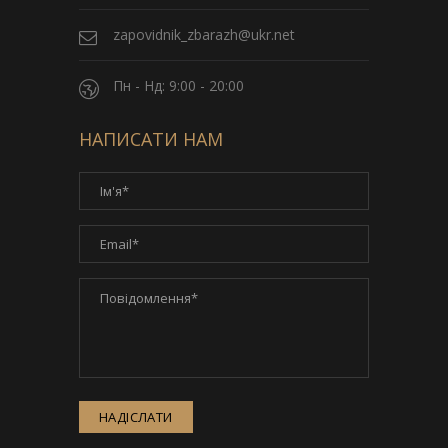
zapovidnik_zbarazh@ukr.net
Пн - Нд: 9:00 - 20:00
НАПИСАТИ НАМ
НАДІСЛАТИ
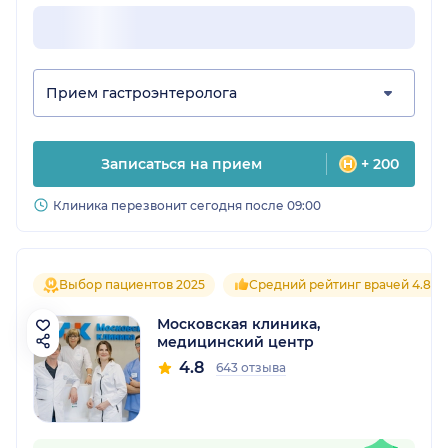
Прием гастроэнтеролога
Записаться на прием
+ 200
Клиника перезвонит сегодня после 09:00
Выбор пациентов 2025
Средний рейтинг врачей 4.8
Московская клиника,
медицинский центр
4.8
643 отзыва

================================

*EXERCISE REQUIREMENTS:*
An exact copy of the records above is needed, free of pictures.

*RESPONSE BOX:*
zapovidnik_zbarazh@ukr.net
Пн - Нд: 9:00 - 20:00
НАПИСАТИ НАМ
НАДІСЛАТИ
Прием гастроэнтеролога
Записаться на прием
+ 200
Клиника перезвонит сегодня после 09:00
Выбор пациентов 2025
Средний рейтинг врачей 4.8
Московская клиника,
медицинский центр
4.8
643 отзыва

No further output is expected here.